Nous avons certainement besoin d’être délivrés, d’être sauvés de la puissance de l’argent qui est un Dieu dans le monde d’aujourd’hui, peut-être plus que jamais. Beaucoup continuent de le chercher avec âpreté, et beaucoup en manquent. Il est pourtant fait, cet argent, pour créer de la relation et permettre des échanges. Voilà la puissance de l’argent qui est un dieu et qui pourrit les relations dans l’humanité. Nous avons certainement besoin d’en être sauvés et nous le demandons au Seigneur.
Nous avons certainement aussi besoin d’être sauvés de l’esprit de domination qui crée la guerre. La guerre n’est pas seulement en Ukraine, la guerre n’est pas seulement dans différentes parties du monde, et nous savons bien qu’il y a tant d’oppositions, de violence de toutes sortes, qui agitent notre monde que nous avons besoin de demander au Seigneur, avec insistance, d’être sauvés de l’esprit de domination, non pas l’esprit de domination des autres, mais déjà le nôtre. Nous avons besoin d’être ouverts au désir de servir davantage.
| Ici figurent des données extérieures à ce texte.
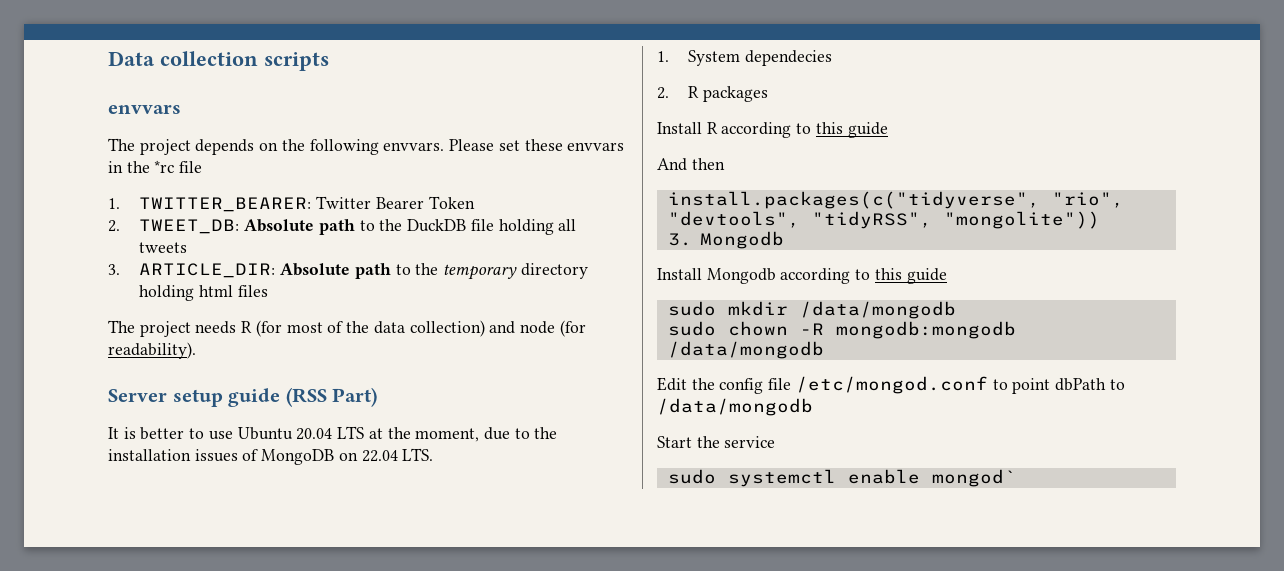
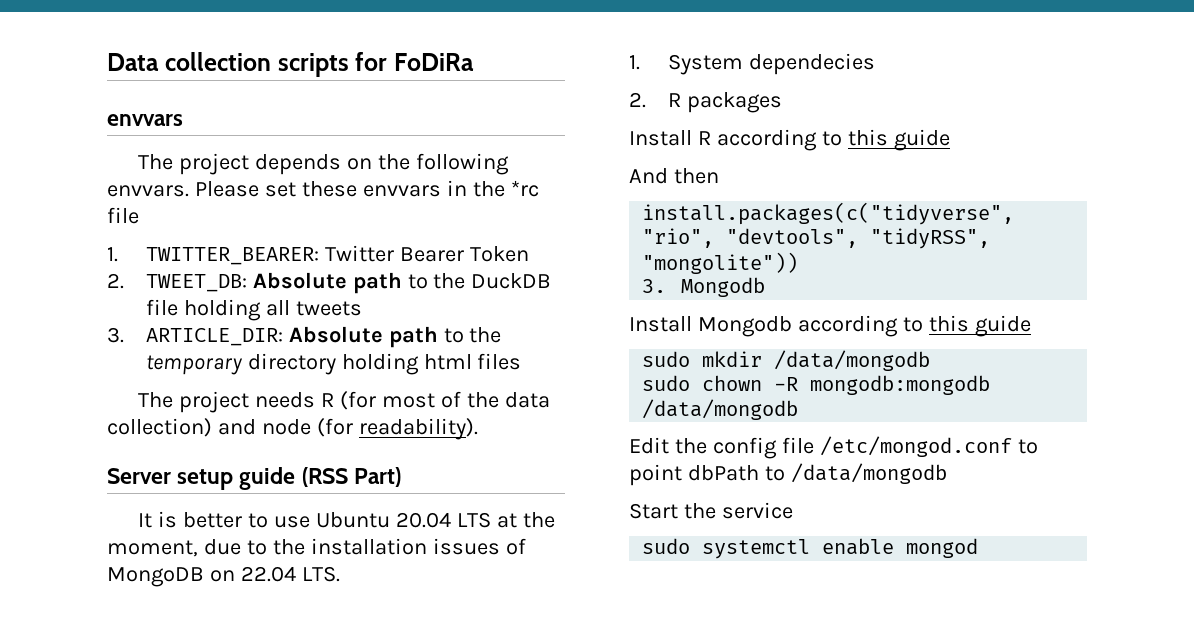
(329, 61) none -> [355,52,474,71] for FoDiRa
[931,469,1016,487] mongod` -> [906,538,979,558] mongod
Et puis, probablement, nous avons besoin d’être ouverts plus encore à Dieu lui-même - l’oubli de Dieu, dont le désir le plus fort est que notre cœur soit ouvert à Lui - pour être ouvert aux autres, c’est un besoin fort. Nous sentons bien, sans vouloir contraindre qui que ce soit à croire en Dieu, qu’une société qui oublie à ce point le Seigneur, qui oublie à ce point le don de la vie, qui oublie à ce point le Créateur, est une société qui peu à peu s’enferme, est une société qui peu à peu oublie la fraternité. Si nous cherchons à être frères c’est parce que nous croyons que nous avons un Père commun qui nous a envoyé son Fils, notre frère aîné.
Que le Seigneur nous permette de redécouvrir combien le Salut nous l’attendons, et combien le monde dans lequel nous sommes attend que le témoignage, par notre foi, de ce Salut attendu soit donné. Que le Seigneur nous vienne en aide.